Background

History

This module has been inspired by the TheAnnotator tool first used in the analysis by Ponjavic et al (2007) by Gerton Lunter and early work of Caleb Webber.

The differences are:

  • permit more measures of association. The original Annotator used nucleotide overlap, but other measures might be useful like number of elements overlapping by at least x nucleotides, proximity to closest element, etc.
  • easier user interface and using standard formats.
  • permit incremental runs. Annotations can be added without recomputing the samples.
  • faster.

Comparison to other methods

Testing for the association between genomic features is a field of long-standing interest in genomics and has gained considerable traction with the publication of large scale genomic data sets such as the ENCODE data.

Generally we believe that the problem of testing for association has not been fully resolved and advise every genomicist to apply several methods. The list of tools/services below is not exhaustive:

GREAT (MacLean et al. (2010)) uses a binomial test to test if transcription factor binding sites are associated with regulatory domains of genes. GREAT has a convenient web interface with many annotations pre-loaded. Compared to GREAT, GAT can measure depletion and can

GenometriCorr (Favorov et al. (2012)) compute a variety of distance metrics when comparing two interval sets and then apply a set of statistical tests to measure association. GenomicCorr is a good exploratory tool to generate hypotheses about the relationships of two genomic sets of intervals. Compared to GenometriCorr, GAT can simulate more realistic genomic scenarios, for example, segments might not occur in certain regions (due to mapping problems) or occur at reduced frequency (G+C biases).

The GSC (The Encode Project Consortium (2012)) metric (for Genome Structure Correlation) is inspired by the analysis of approximately piecewise stationary time series . The GSC metric estimates the significance of an association metric by estimating the random expectation of the association metric using randomly chosen intervals on the genome. This expectation is then used to test if the observed value of the metric (nucleotide overlap, region overlap, ...) is higher than expected. The method is described in the supplemental details of the first and recent ENCODE papers (Birney et al. (2007)_, ...) and here.

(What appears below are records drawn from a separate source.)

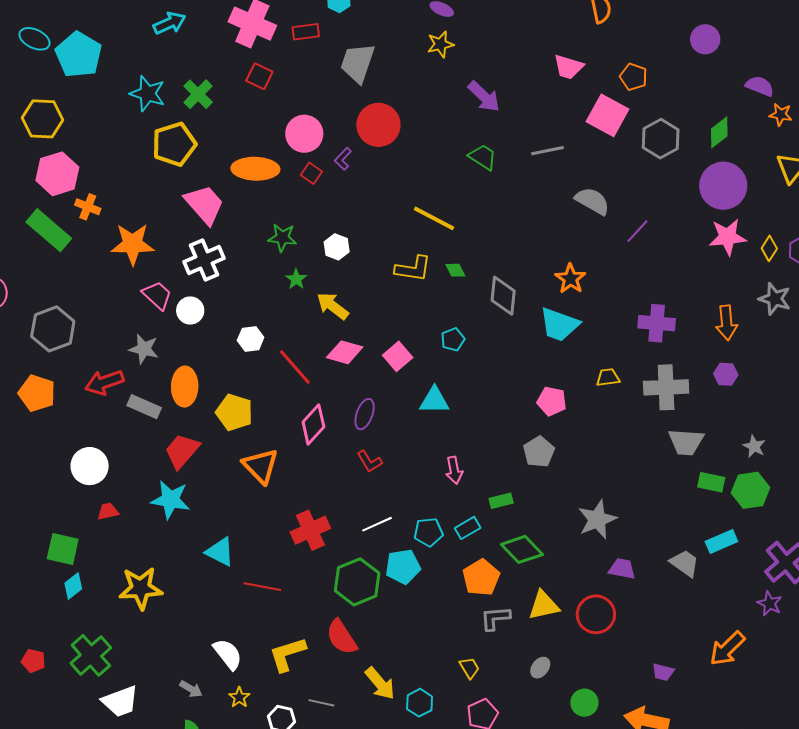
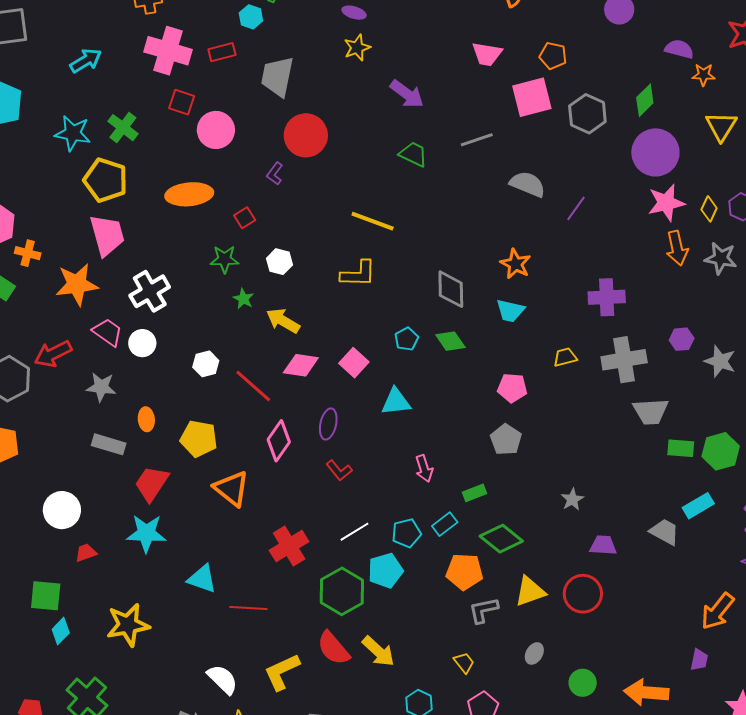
pink square: (608, 115) -> (532, 97), turned -36
pink circle: (304, 134) -> (216, 130), moved
yellow pentagon: (174, 144) -> (106, 180), turned -30
red square: (311, 173) -> (245, 218), moved, turned 30
pink trapezoid: (204, 204) -> (107, 235), moved, turned 33
green diamond: (455, 270) -> (450, 341), moved, size x1.4
orange arrow: (727, 323) -> (677, 248), moved
cyan trapezoid: (559, 324) -> (510, 311), size x0.7
red arrow: (104, 382) -> (53, 354), moved
orange ellipse: (185, 387) -> (146, 419), size x0.6
gray star: (754, 446) -> (720, 361), moved, size x1.4
gray star: (597, 519) -> (572, 499), size x0.6
orange pentagon: (481, 578) -> (464, 572), turned -30
purple trapezoid: (663, 672) -> (699, 660), moved, turned -85
yellow arrow: (380, 683) -> (378, 651), moved

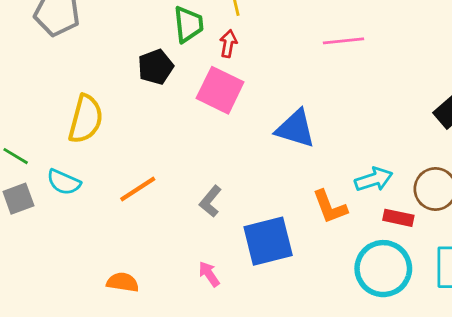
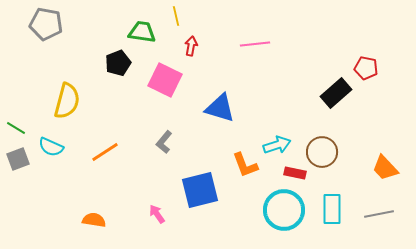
green trapezoid: (189, 24) -> (142, 32), turned -76
red arrow: (228, 44) -> (191, 46), moved
gray L-shape: (210, 201) -> (164, 142), moved

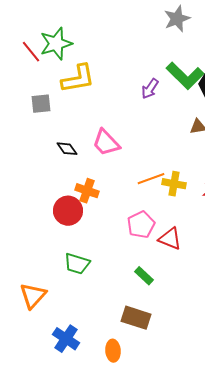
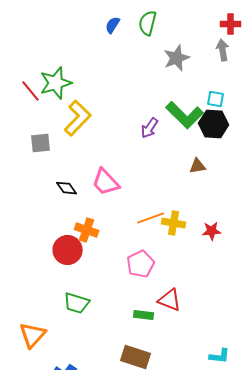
yellow L-shape: (78, 79) -> (78, 118), turned -36
red triangle: (170, 239) -> (170, 300), moved
green rectangle: (144, 276) -> (144, 315), turned -36

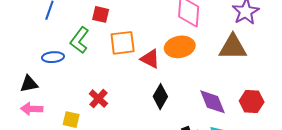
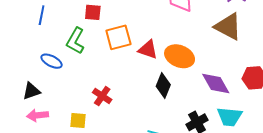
orange ellipse: (180, 47) -> (180, 56), moved, turned 40
brown triangle: (233, 47) -> (228, 27), turned 36
blue ellipse: (53, 57) -> (52, 61), turned 40

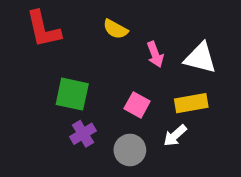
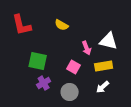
pink arrow: (155, 54) -> (87, 48), moved
white arrow: (175, 136) -> (103, 87), moved

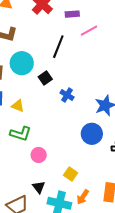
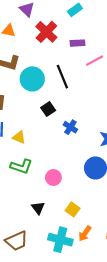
black line: (58, 47) -> (62, 77), turned -45
cyan circle: (22, 63) -> (32, 79), moved
pink circle: (39, 155) -> (53, 178), moved
black triangle: (39, 187) -> (38, 208), moved

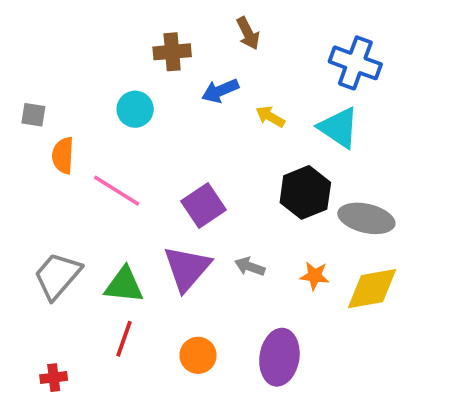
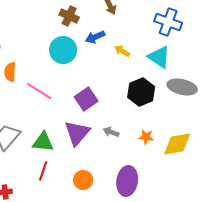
brown cross: (172, 52) -> (69, 16), turned 30
cyan circle: (135, 109) -> (63, 50), moved, size x1.4
gray ellipse: (366, 218) -> (182, 87), moved

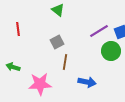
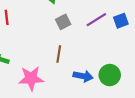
gray square: (57, 42) -> (63, 22), moved
green circle: (111, 51) -> (110, 75), moved

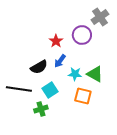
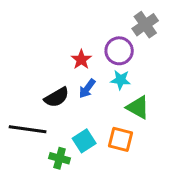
cyan star: (75, 74) -> (121, 80), moved
cyan square: (50, 90) -> (84, 141), moved
green cross: (41, 109) -> (60, 158), turned 32

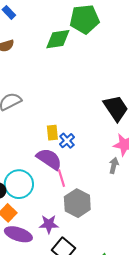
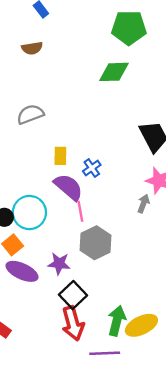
green diamond: (58, 39) -> (114, 72), moved
yellow rectangle: (52, 133) -> (60, 156), moved

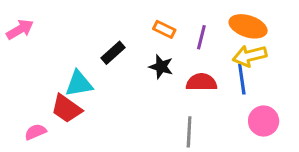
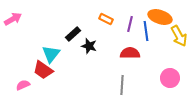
yellow arrow: (250, 56) -> (179, 36), moved, turned -105
black star: (161, 67) -> (89, 46), moved
blue line: (242, 79) -> (146, 31), moved
cyan triangle: (79, 84) -> (51, 54), turned -42

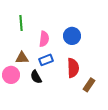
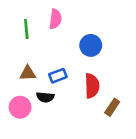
pink semicircle: (44, 39) -> (55, 19), moved
pink circle: (11, 75) -> (20, 107), moved
black semicircle: (36, 77) -> (45, 97), turned -56

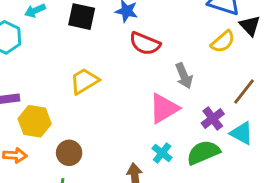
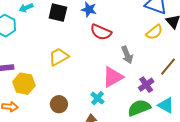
cyan triangle: (242, 133) -> (166, 105), moved
brown circle: (69, 153) -> (59, 104), moved
cyan cross: (162, 153) -> (97, 98), moved

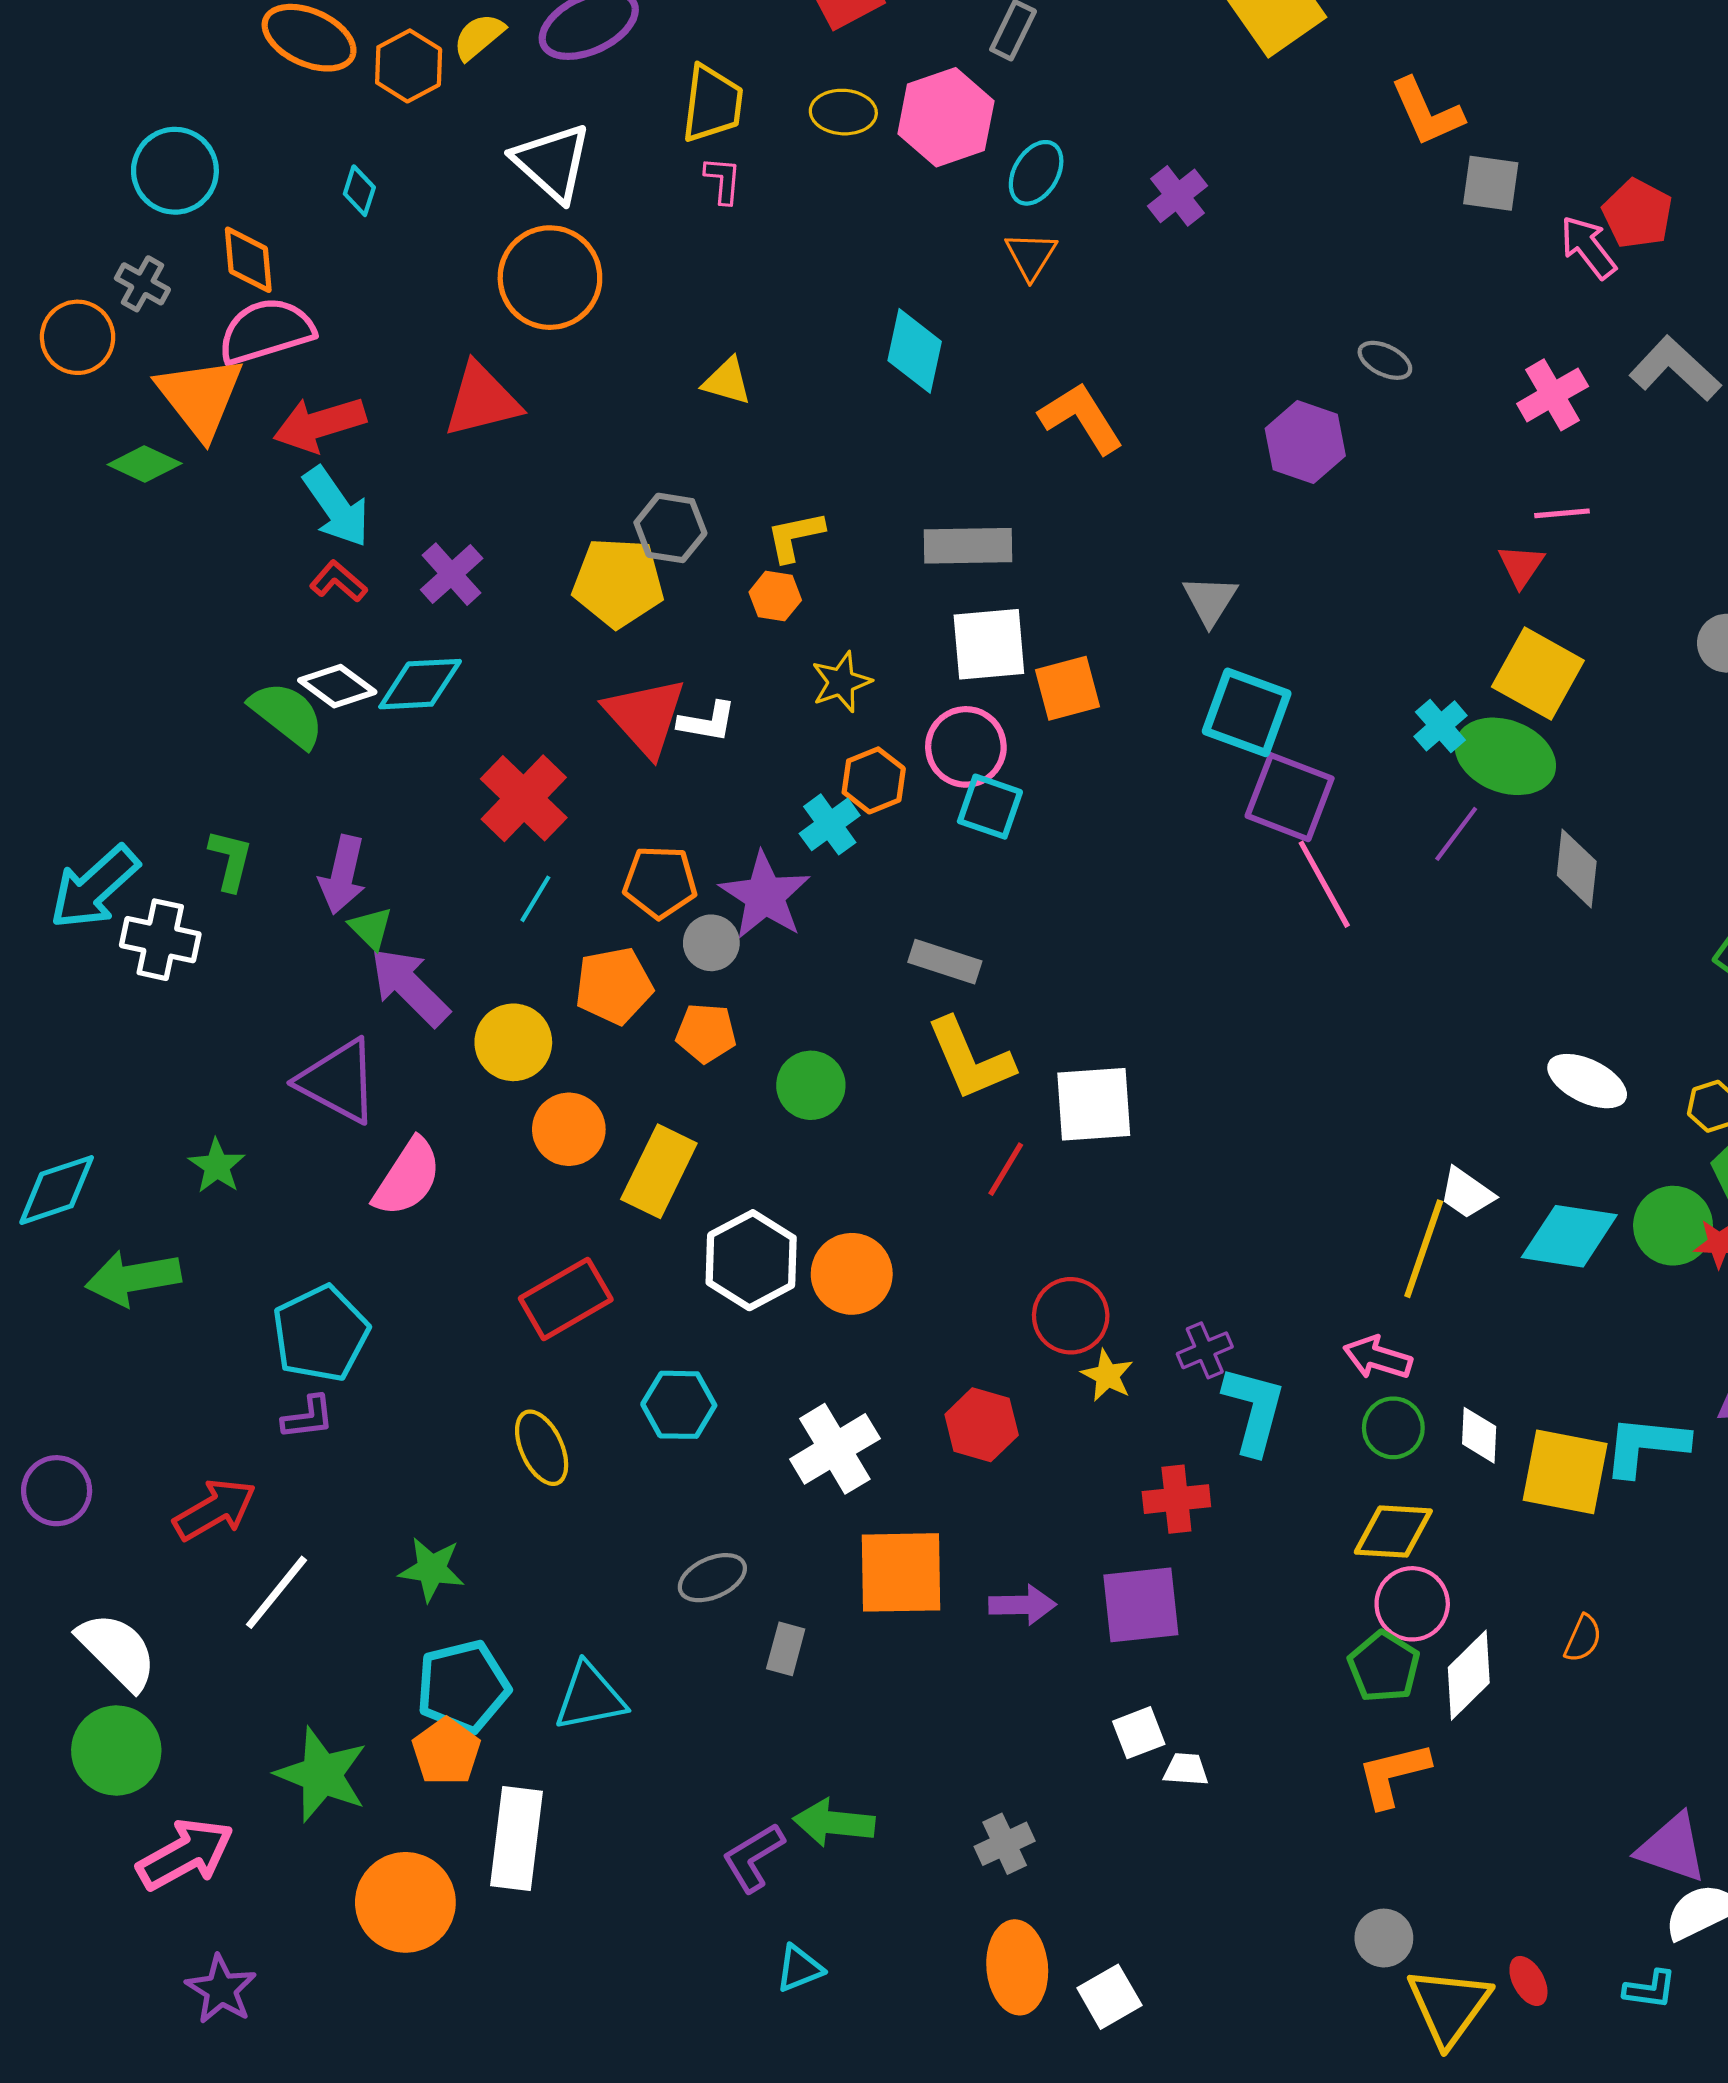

BITS (Layer et al. (2013)) (Binary Interval Search) is a method to perform quick overlap queries between genomic data sets. It implements a Monte-Carlo method for simulation that is particularly suited towards making all on all comparisons between a large number data sets.

Benchmark

We used the example from Tutorial - Interval overlap to perform a rough comparison between various methods. In all cases, we used n = 1000 for simulations. Times are wall-clock times. Please note that this is not a rigorous benchmark.

Method Set1 Set2 Observed Expected P-value Time
BITS srf jurkat 450 5.24 <0.001 43s
BITS srf hepg2 381 9.87 <0.001 39s
BITS srf hepg2/jurkat 9 5.7 0.13 28s
BITS jurkat hepg2 47237 3548 <0.001 106s
GSC srf jurkat     0.0004 58s
GSC srf hepg2     6.9E-11 54s
GSC srf hepg2/jurkat     5.23E-7 40s
GSC jurkat hepg2     0 159s
GAT srf jurkat 20183 247.6 <0.001 11s
GAT srf hepg2 18965 601.4 <0.001 11s
GAT srf hepg2/jurkat 425 327.3 0.21 11s
GAT jurkat hepg2 6163503 457332.8 <0.001 316s

BITS and GAT are fairly comparable, even though they use different metrics for the association (number of segments overlapping versus number of nucleotides overlapping). GAT is quicker on smaller data sets, while BITS outperforms on large datasets.

GSC reports a significant association in the comparison between srf and dhs intervals specific to hepg2 cells, while the other two tools do not, which is the biologically plausible result. It is difficult to say if there indeed is an association, or GSC is overestimating association.